NEW YORK (Reuters) – Investors trying to capitalize on the annual tweaks to the makeup of Russell stock indexes may produce a rush of transactions worth over $40 billion in the final moments of trading on Friday, June 26, when those changes are formalized.
The Wall Street summer ritual – often the biggest trading day of the year – occurs when Russell Investments updates the component companies in its Russell 1000, 2000 and 3000 indexes to keep up with the rise and fall of U.S. corporations. Unlike index operators like Standard and Poor’s, which adds and removes components throughout the year, Russell reconstitutes its indexes just once.
On Friday, May 29, Russell will rank stocks based mostly on market capitalization for eligibility in its indexes. Investors have been attempting for months to predict which stocks could be affected.
Over 40 stocks, including GoDaddy <GDDY.N> and Skechers USA <SKX.N>, could be added to the Russell 1000 with a similar number removed, including Abercrombie & Fitch Co <ANF.N>, according to Credit Suisse. Over 300 companies are expected to move into and out of the Russell 2000.

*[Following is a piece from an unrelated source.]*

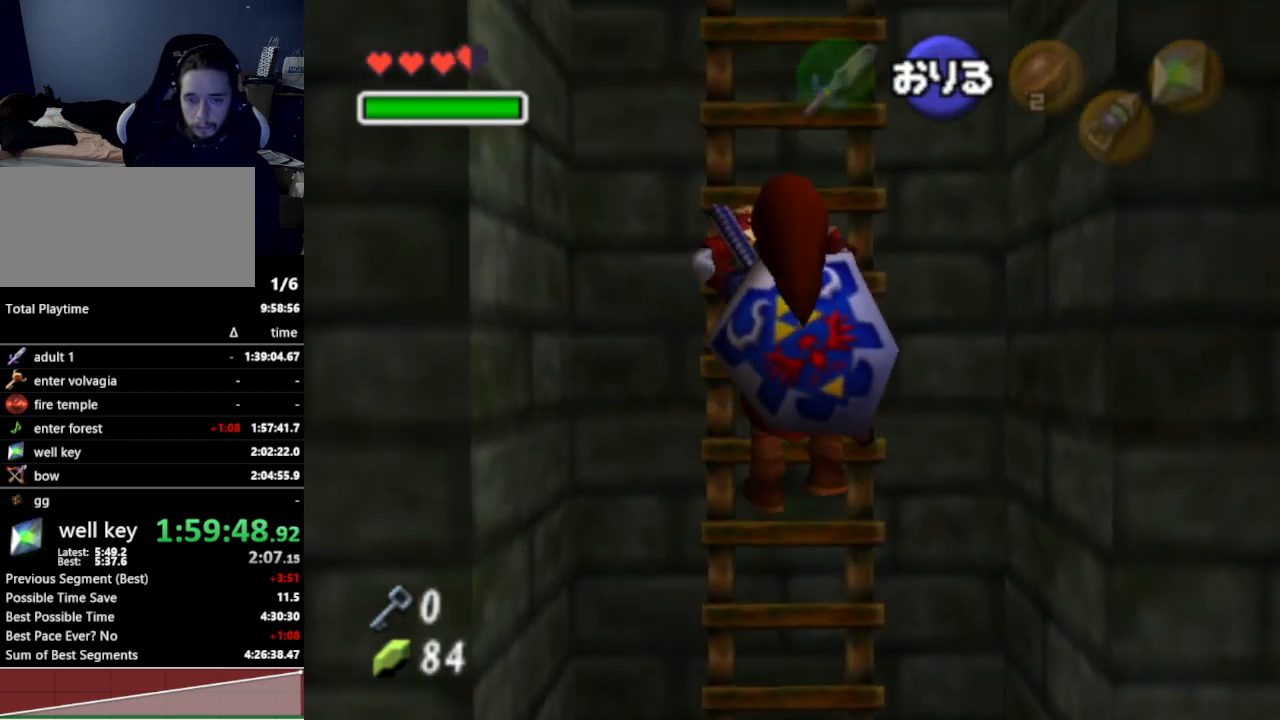
{"buttons": ["L1"], "left_stick": "up", "right_stick": "center", "events": [[67, "L1", "down"]]}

The rally in healthcare stocks over the past year is expected to push a large portion of the sector into the Russell 1000, increasing its weighting in the large-cap index while simultaneously decreasing its hold on the small-cap Russell 2000.
Investment funds with close to $5 trillion in assets benchmark their performance to Russell’s various indexes, while investment funds that passively track Russell’s indexes have another $835 billion. Those passively-managed funds have to buy and sell shares to match changes in the revised Russell indexes when they go live at the end of June 26.

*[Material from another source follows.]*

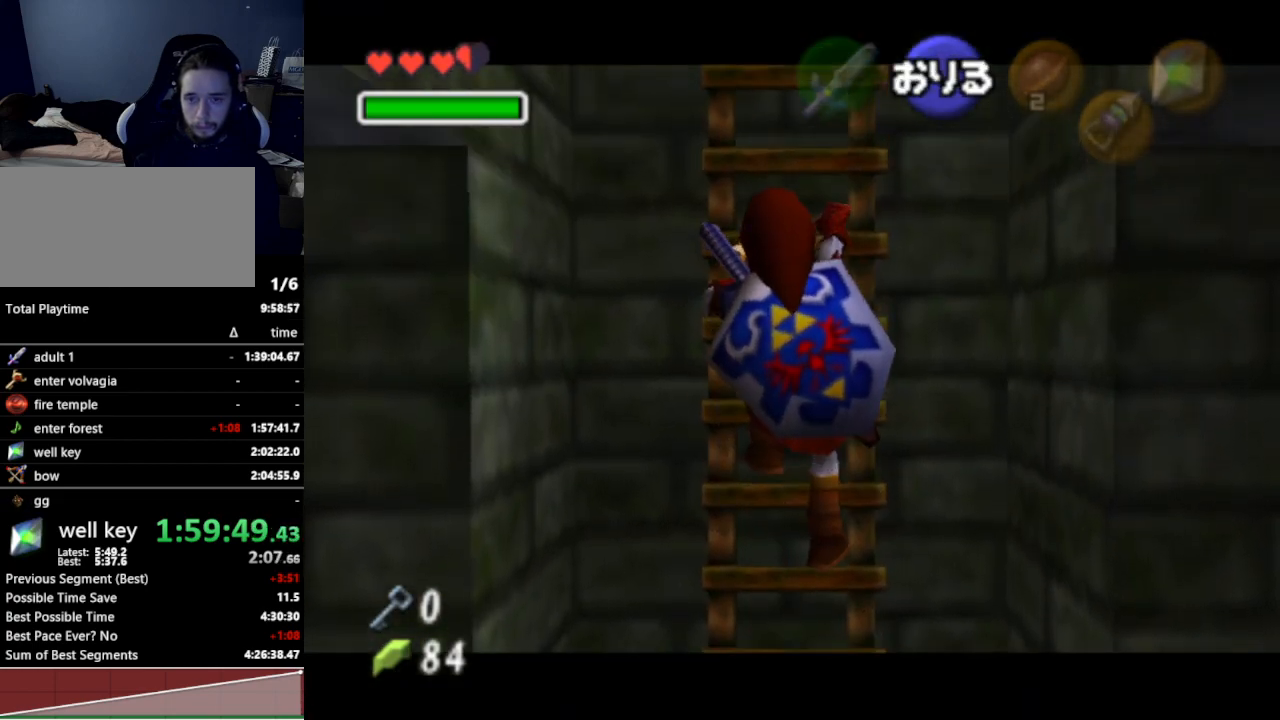
{"buttons": ["L1"], "left_stick": "up", "right_stick": "center", "events": []}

In anticipation of that crunch, investors place bets ahead of time on stocks likely to be added and cut.
“It’s really important, but everybody thinks it’s like this obscure inside baseball stuff and they don’t realize it affects 98-plus percent of all stocks that trade,” said Nicholas Colas, chief market strategist at the Convergex Group in New York. That is because even small changes to the index affect the weighting of all of the stocks in the indexes.
The Russell 1000 <.RUI><.RYY> tracks the largest 1,000 publicly traded U.S. companies; the 2000 <.RUT><.TOY> tracks the next 2,000; the Russell 3000 <.RUA><.THY> gives Wall Street the broadest glimpse of U.S. stocks.

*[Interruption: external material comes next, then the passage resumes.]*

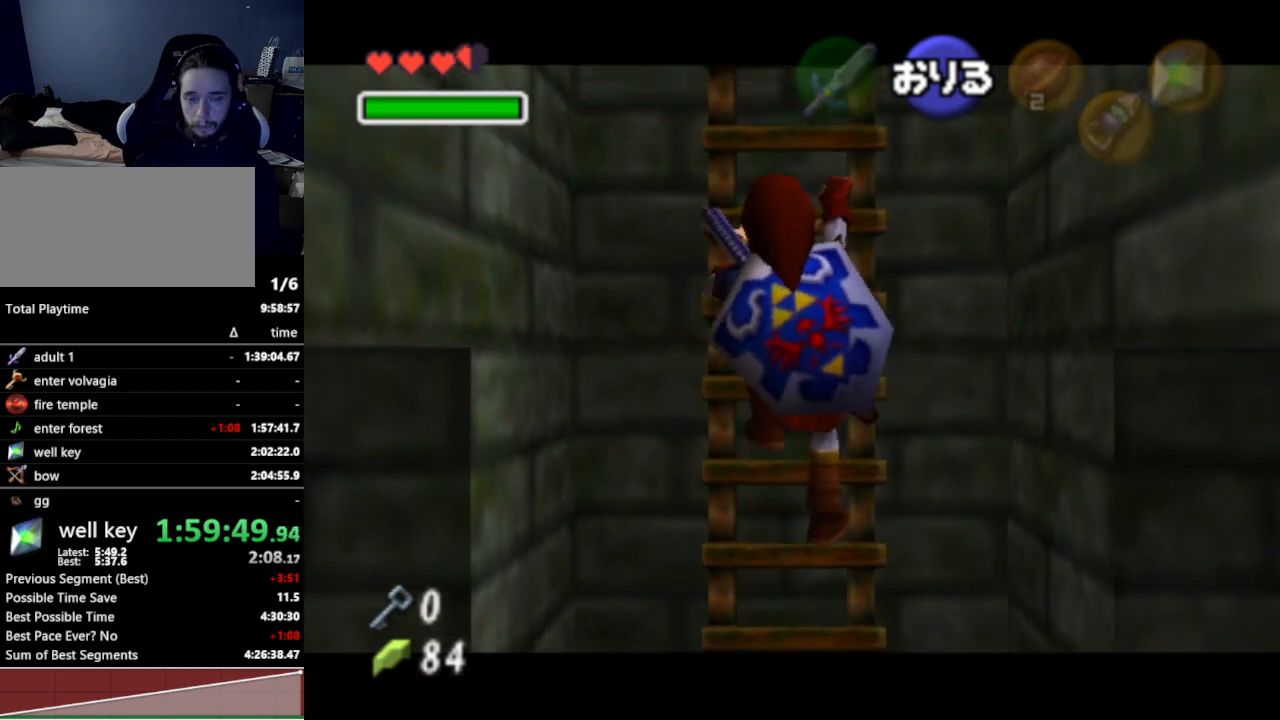
{"buttons": ["L1"], "left_stick": "up", "right_stick": "center", "events": []}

Companies with market values above $3.4 billion are expected to make it into the Russell 1000, analysts say. They see around $175 million of market capitalization as the lower limit to make it into the Russell 2000.
Chad Dale, director of index research at Investment Technology Group in Toronto, estimates $64 billion worth of shares will change hands on June 26. Convergex, another trading and market research firm, anticipates about $43 billion in trades, around 15 percent less than in the 2014 rebalance.
Russell aims for transparency in order to minimize market disruptions.
“Most market participants are able to anticipate what’s coming in and what’s coming out. There really aren’t many surprises,” said Rolf Agather, managing director of North America research for FTSE Russell in Seattle.
Russell announces a preliminary list of additions and deletions on June 12, with updates on June 19 and early on June 26. Changes become final after the market closes on June 26.
This year, Twenty-First Century Fox Inc <FOXA.O>, Comcast Corp <CMCSA.O> and Viacom Inc <VIAB.O> are expected to be included in the Russell 1000 as a result of a rule change allowing multiple share classes.
That adjustment follows Russell making exceptions for more than one share class of Google Inc <GOOGL.O> and Liberty Global PLC <LBTYA.O> to remain in their indexes following stock splits.
Domicile rules mean Restaurant Brands International Inc <QSR.N>, formed out of Burger King’s takeover of Canadian chain Tim Hortons last year, is expected to be removed from the Russell 1000 as it is reclassified as a Canadian company. King Digital Entertainment Inc <KING.N> and Delphi Automotive PLC <DLPH.N> are now expected to be added.
Despite the size and complexity of the trade, many market participants recognize the need to keep indexes current and look forward to an event that generates a large amount of volume.
“It creates a lot of volume, it creates a lot of opportunity for guys to certainly do some business,” said Ken Polcari, Director of the NYSE floor division at O’Neil Securities in New York. “Hectic is OK, it’s not chaos.”